* **SELECTED TEXT**:
————

Craig Balsam is an American entertainment industry entrepreneur, Tony Award-winning theatrical producer and film producer. He is co-founder of the New York City-based independent music company Razor & Tie as well as the children’s music brand Kidz Bop.

Career

Razor & Tie 
After earning a juris doctor degree at School of Law and practicing in New York corporate firms in the late 1990s, Balsam and his friend Cliff Chenfeld co-founded an independent music company.  Named for the required uniform of the lucrative profession that they left behind, Razor & Tie went on to sell over 40 million units, generate billions of streams and win multiple Grammy Awards.  Balsam and Palden owned and operated indie Razor & Tie for almost 30 years and completed a sale of the business in late 2018 to Concord Music.

During that 30-year period, Razor & Tie became one of the largest privately-owned labels and publishing companies in North America. The label’s first release in 1990, a nostalgic compilation titled “The 70s Preservation Society Presents Those Fabulous 70s,” proved a multi-million-selling blockbuster and was followed by a series of hugely popular music compilations and DVDs, including “Disco Fever,” “Totally 80s,” “Monsters of Rock,” “Monster Ballads,” “Darrin’s Dance Grooves” and many others. The unprecedented success of these and other compilations and the creation of its own in-house media buying business (Razor & Tie Media) created one of the largest independent direct response music companies in the United States.

————

Copy word for word the stretch of the Craig Balsam profile that starts at the words "Craig Balsam is" and stops after "to Concord Music.".

————

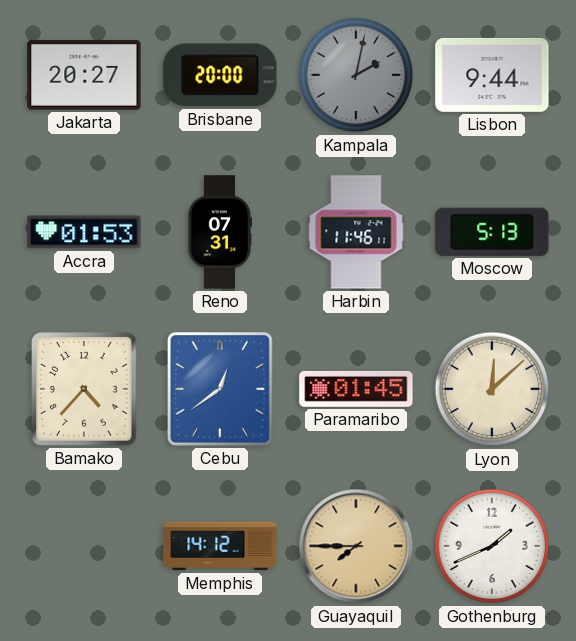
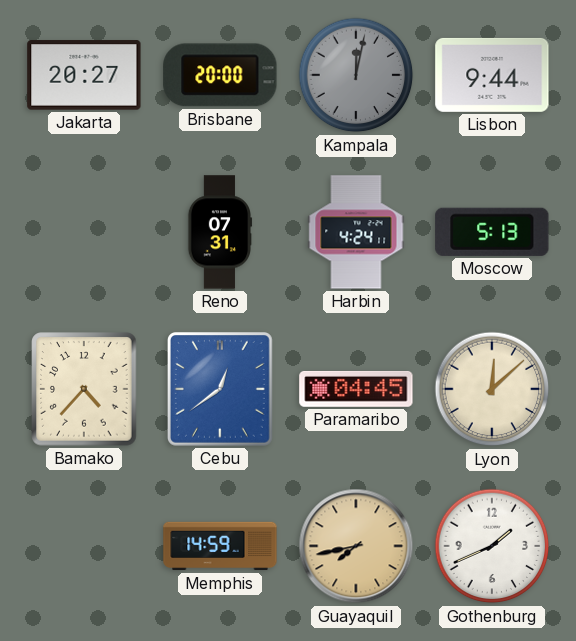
Kampala: 2:02 -> 12:02
Accra: 01:53 -> none
Harbin: 11:46 -> 4:24
Paramaribo: 01:45 -> 04:45
Memphis: 14:12 -> 14:59
Guayaquil: 7:45 -> 7:43
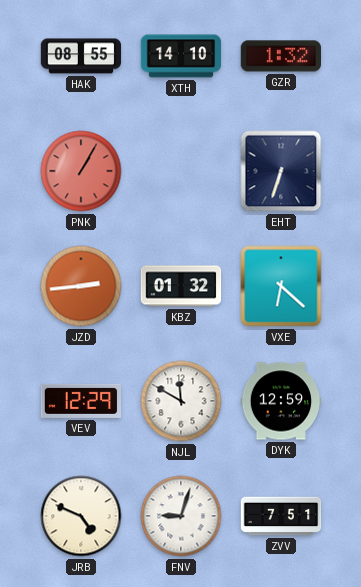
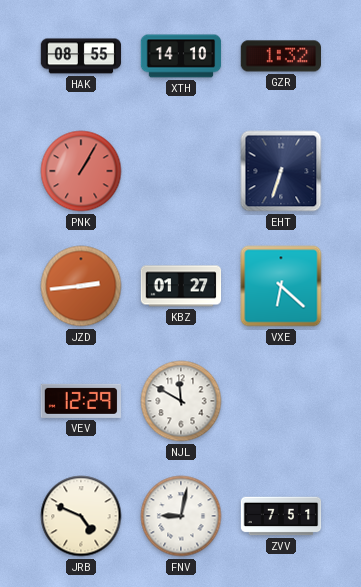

————

* **TASK SOLUTION**:
Craig Balsam is an American entertainment industry entrepreneur, Tony Award-winning theatrical producer and film producer. He is co-founder of the New York City-based independent music company Razor & Tie as well as the children’s music brand Kidz Bop.

Career

Razor & Tie 
After earning a juris doctor degree at School of Law and practicing in New York corporate firms in the late 1990s, Balsam and his friend Cliff Chenfeld co-founded an independent music company.  Named for the required uniform of the lucrative profession that they left behind, Razor & Tie went on to sell over 40 million units, generate billions of streams and win multiple Grammy Awards.  Balsam and Palden owned and operated indie Razor & Tie for almost 30 years and completed a sale of the business in late 2018 to Concord Music.